3 Types of Subscription Businesses and What’s Great About Each

What’s a subscription business anyway?
Simply put, a subscription business makes money from recurring payments. This means that over a predefined period, the subscriber makes recurring payments in exchange for a product or service. These payments are billed at continuous intervals, most commonly at a monthly or annual cadence. Customers are also typically given the option to renew their subscription after a certain period. But on the flip side, they can cancel anytime, which creates a strong incentive for the business to provide the best user experience possible, from onboarding to customer service and everything in between.

A Subscription business provides a product or service in return for recurring payments
Let’s break subscriptions down into 3 categories
The subscription economy is booming — and for good reason. A well-executed subscription program provides a symbiotic relationship between business and consumer, with each reaping the benefits. Businesses across almost every industry are employing successful (and not so successful) subscription models. Most fall under one of three broad categories: Access, Curation, and Replenishment. It’s important to note that these categories are painted with broad strokes; they’re not mutually exclusive, and there will certainly be subscriptions that fall outside the lines. That said, let’s take a detailed look at each category.

  1. Access subscriptions
    Considered the oldest type of subscription business model, access subscriptions provide customers exclusive access to member-only perks, discounted prices on products, or content they wouldn’t be able to get anywhere else. From computer software like Microsoft’s Office Suite or Adobe’s Creative Cloud, to streaming services like Netflix, Hulu, or HBO Max, to paywalled content like Sempris-owned websites, access subscriptions are everywhere.

  2. Curation subscriptions
    Curation subscriptions are new to the space. They cater to customers’ individualized tastes to produce that sense of discovery and excitement. These services usually have subscribers complete a quiz upon signup to indicate their preferences. This allows the business to build a customer profile and ‘curate’ their subscription accordingly. They’ll then ship a personalized box of goodies to the consumer at periodic intervals. Some of these services even allow the customer to select which items they want to keep, and only charge them for their selections. From clothing subscriptions like Stitch Fix, Wantable, and Trunk Club, to cosmetic services like Birchbox, Ipsy, and Argos, curation subscriptions have popped.

  3. Replenishment subscriptions
    Replenishment subscriptions capitalize on human need and preference. They offer recurring deliveries of products at regular intervals, determined by the consumer — sometimes with a discount attached. These services typically provide everyday items that are inconvenient to run out of, like toiletries, cleaning supplies, or groceries. By thinking less about these items, replenishment subscriptions have filled an extremely valuable niche — providing peace of mind that there will always be toilet paper in the house. In an economy where 70% of GDP is driven by consumer spending, it’s no surprise that replenishment subscriptions like Dollar Shave Club, Amazon Subscribe & Save, and Quip have become the norm in recent years.

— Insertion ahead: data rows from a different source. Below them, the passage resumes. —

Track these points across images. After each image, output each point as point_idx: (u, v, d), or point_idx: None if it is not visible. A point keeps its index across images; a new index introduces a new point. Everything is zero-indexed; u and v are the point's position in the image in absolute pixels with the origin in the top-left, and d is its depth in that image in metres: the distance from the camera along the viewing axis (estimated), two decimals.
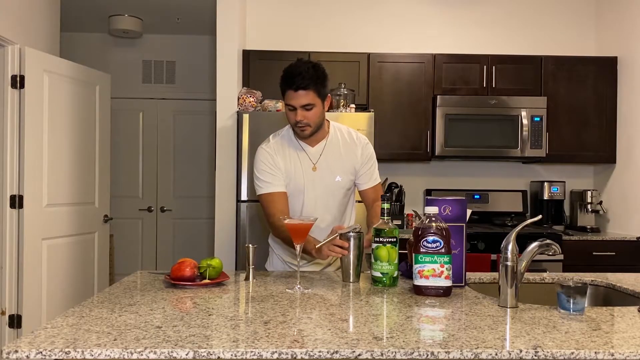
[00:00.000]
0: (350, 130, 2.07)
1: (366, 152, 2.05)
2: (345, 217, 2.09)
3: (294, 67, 1.85)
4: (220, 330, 1.16)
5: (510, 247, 1.43)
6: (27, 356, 1.01)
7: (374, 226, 1.69)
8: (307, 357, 1.03)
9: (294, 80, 1.82)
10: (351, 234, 1.71)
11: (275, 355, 1.03)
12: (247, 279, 1.76)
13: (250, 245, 1.78)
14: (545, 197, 3.89)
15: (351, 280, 1.70)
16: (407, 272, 1.76)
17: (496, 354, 1.04)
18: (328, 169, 1.98)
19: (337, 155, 2.00)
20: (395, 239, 1.66)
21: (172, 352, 1.02)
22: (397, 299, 1.49)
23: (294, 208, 1.99)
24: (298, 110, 1.86)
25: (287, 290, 1.59)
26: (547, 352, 1.05)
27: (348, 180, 2.02)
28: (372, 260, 1.68)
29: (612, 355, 1.05)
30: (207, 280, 1.66)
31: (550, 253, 1.50)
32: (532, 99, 3.68)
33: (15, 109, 3.15)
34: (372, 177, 2.08)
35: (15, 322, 3.14)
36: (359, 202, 2.16)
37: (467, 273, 1.74)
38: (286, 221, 1.68)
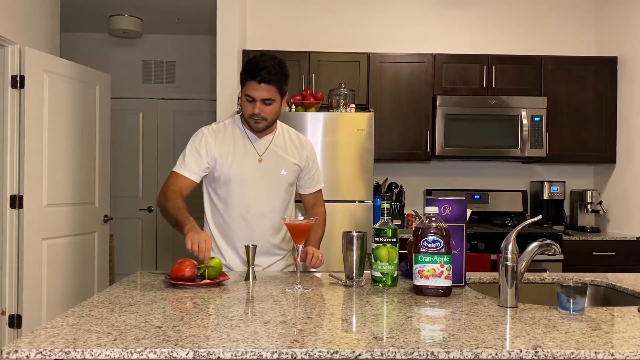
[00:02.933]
0: (297, 132, 2.10)
1: (312, 156, 2.08)
2: (287, 213, 2.05)
3: (259, 59, 1.84)
4: (220, 330, 1.16)
5: (510, 247, 1.43)
6: (27, 356, 1.01)
7: (374, 226, 1.69)
8: (307, 357, 1.03)
9: (259, 72, 1.81)
10: (354, 234, 1.71)
11: (275, 355, 1.02)
12: (247, 279, 1.76)
13: (250, 245, 1.78)
14: (545, 197, 3.89)
15: (355, 280, 1.70)
16: (407, 272, 1.76)
17: (496, 354, 1.04)
18: (274, 162, 1.98)
19: (283, 150, 2.00)
20: (395, 239, 1.66)
21: (172, 352, 1.02)
22: (397, 299, 1.49)
23: (235, 197, 1.95)
24: (257, 103, 1.85)
25: (287, 290, 1.59)
26: (547, 352, 1.04)
27: (292, 176, 2.02)
28: (372, 260, 1.68)
29: (612, 355, 1.05)
30: (207, 280, 1.66)
31: (550, 253, 1.50)
32: (532, 99, 3.68)
33: (15, 109, 3.15)
34: (316, 180, 2.11)
35: (15, 322, 3.14)
36: (298, 201, 2.16)
37: (467, 273, 1.74)
38: (286, 221, 1.68)
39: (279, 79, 1.84)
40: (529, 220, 1.51)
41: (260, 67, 1.81)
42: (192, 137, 1.98)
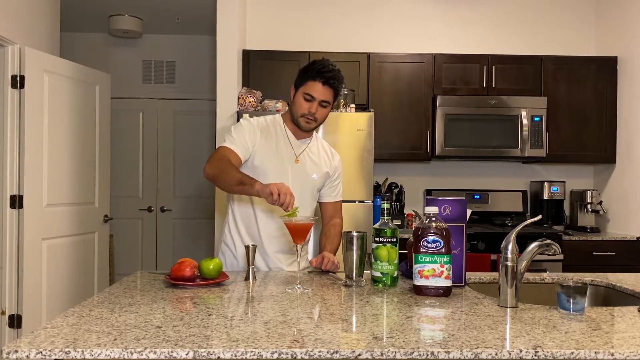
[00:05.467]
0: (328, 145, 2.18)
1: (340, 167, 2.16)
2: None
3: (326, 63, 1.91)
4: (220, 330, 1.16)
5: (510, 247, 1.43)
6: (27, 356, 1.01)
7: (374, 226, 1.69)
8: (307, 357, 1.03)
9: (327, 74, 1.88)
10: (354, 234, 1.71)
11: (275, 355, 1.02)
12: (247, 279, 1.76)
13: (250, 245, 1.79)
14: (545, 197, 3.89)
15: (355, 279, 1.70)
16: (407, 272, 1.76)
17: (496, 354, 1.04)
18: (308, 165, 2.04)
19: (316, 156, 2.07)
20: (395, 239, 1.66)
21: (172, 352, 1.02)
22: (397, 299, 1.49)
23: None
24: (315, 103, 1.92)
25: (287, 290, 1.59)
26: (547, 352, 1.05)
27: (320, 182, 2.08)
28: (372, 260, 1.68)
29: (612, 355, 1.05)
30: (207, 280, 1.66)
31: (550, 253, 1.50)
32: (532, 99, 3.68)
33: (15, 109, 3.15)
34: (338, 191, 2.16)
35: (15, 322, 3.14)
36: None
37: (467, 273, 1.74)
38: (286, 221, 1.67)
39: (339, 87, 1.93)
40: (529, 220, 1.51)
41: (327, 70, 1.89)
42: (238, 123, 2.03)
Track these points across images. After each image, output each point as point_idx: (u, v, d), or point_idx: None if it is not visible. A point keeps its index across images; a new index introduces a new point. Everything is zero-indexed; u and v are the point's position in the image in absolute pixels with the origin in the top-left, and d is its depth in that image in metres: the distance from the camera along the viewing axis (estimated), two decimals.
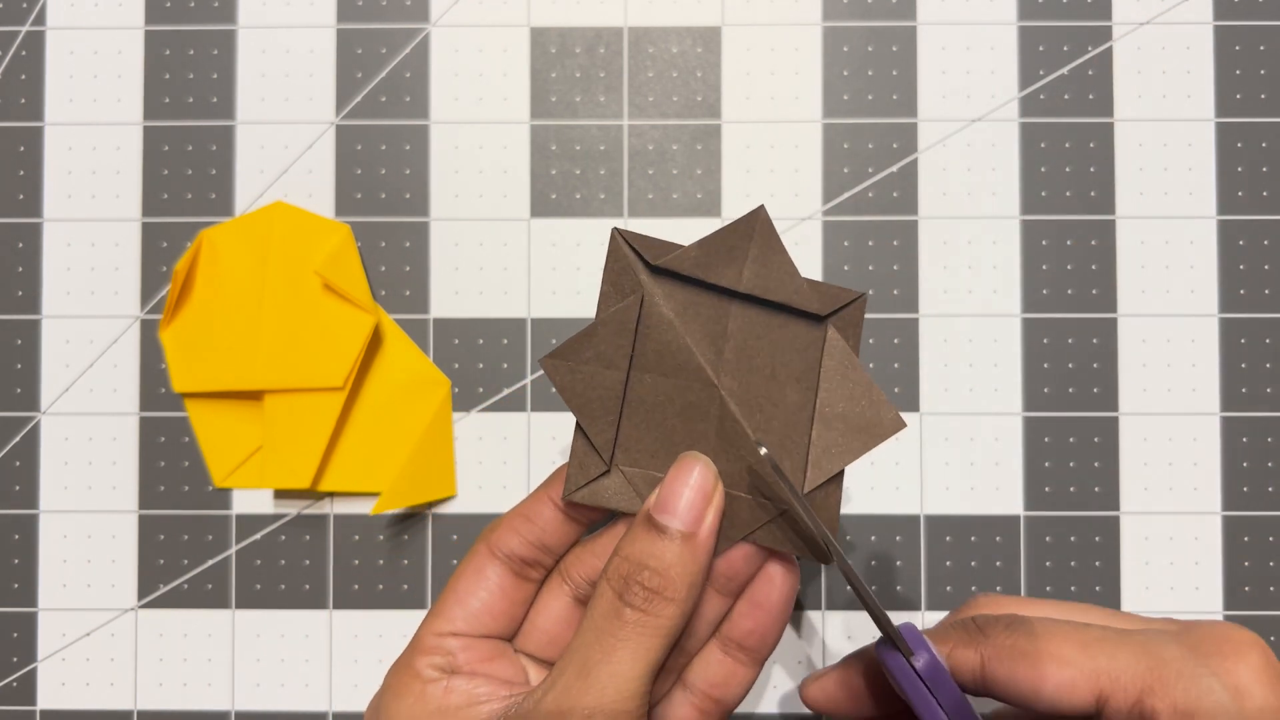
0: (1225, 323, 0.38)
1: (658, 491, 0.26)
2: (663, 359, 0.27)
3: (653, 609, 0.25)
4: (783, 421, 0.27)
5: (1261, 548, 0.37)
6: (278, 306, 0.37)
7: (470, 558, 0.29)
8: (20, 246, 0.38)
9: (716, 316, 0.27)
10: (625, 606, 0.25)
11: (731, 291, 0.27)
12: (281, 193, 0.38)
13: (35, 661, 0.37)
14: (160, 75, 0.38)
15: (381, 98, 0.38)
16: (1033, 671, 0.25)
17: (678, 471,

The pros and cons of a subscription business model:

Pros:
  • It’s Universally Understood: At this point, just about everyone knows what a subscription is, how it works, and what to expect—recurring billing in return for a product or service. This is a large upside because you can spend less time explaining the minutiae, and instead spend more time selling your product.
  • It’s Convenient for Pricing: A big selling point for owning a subscription business is across the board savings. Instead of having to mess around with expedited shipping, send the box out a week in advance. Good publicity for working with smaller vendors gives you room to negotiate cheaper prices. And being able to replicate production for every order cuts down the hassle of fulfilling different orders.
  • Actively Predict Revenue: Once your subscription business is running, recurring payments and growth are stable and easy to predict. We will discuss the metrics in another blog. In short, churn ratios, revenue ratios, and LTV ratios provide powerful (and surprisingly easy) insight into your operations.
  • Decrease Acquisition Costs: Acquiring more and more subscriptions should come from referrals and brand recognition. This word-of-mouth is a powerful marketing tool that is quickly acquired when providing the best subscription business around.
  • Build Stronger Customer Relationships: Over time, as you provide an unparalleled experience for subscribers, you will build good trust. This provides cross sell and upsell opportunities, as well as people who will give referrals and improvement feedback.
Cons:
  • Expect Blistering Competition: The subscription economy is hot, and everyone seems to be jumping in. This makes both getting started and staying on top extremely difficult.
  • High Churn is Name of the Game: Unsubscribing is just as easy as subscribing. If a shiny new service comes along or your business stops providing value, your customer will leave.
  • Uncertain Startup Phase: Like any business model, starting up is hard. A subscription business model is extra difficult. To succeed, you need to offer great prices, push your business hard, and focus on making everything as convenient as possible. Then there are the little things, like how it’ll impact your operations and internal systems. It’s very expensive to take off in some industries, but you could be sitting on an untapped gold mine of opportunity.
  • Signup Avoidance: People won’t just give their credit card to any business. They need to hear about or see the offering. Branding and the users’ experience goes a long way in helping build that trust, as well as word-of-mouth and podcast/influencer marketing methods. This becomes a con because your business will always be reevaluating its marketing approach and exploring creative ways to engage new audiences.
  • There’s No Coasting: True with all businesses, but especially true in the subscription space—you need to evolve and adapt your product and offering to stay ahead of competition. Subscription businesses are always trying to offer something new and exciting. They’re forever refreshing branding and operations to stay ahead.
The shift has just started…

Still, subscription business models are now widely used and accepted in nearly every industry. It’s become a great way to form strong relationships with your customers. When used correctly, subscription businesses can be an incredible way to decrease costs, offer better prices, explore exciting new offerings, and pump out recurring revenue from unlikely markets. It’s not just a fad; the subscription economy is here to stay.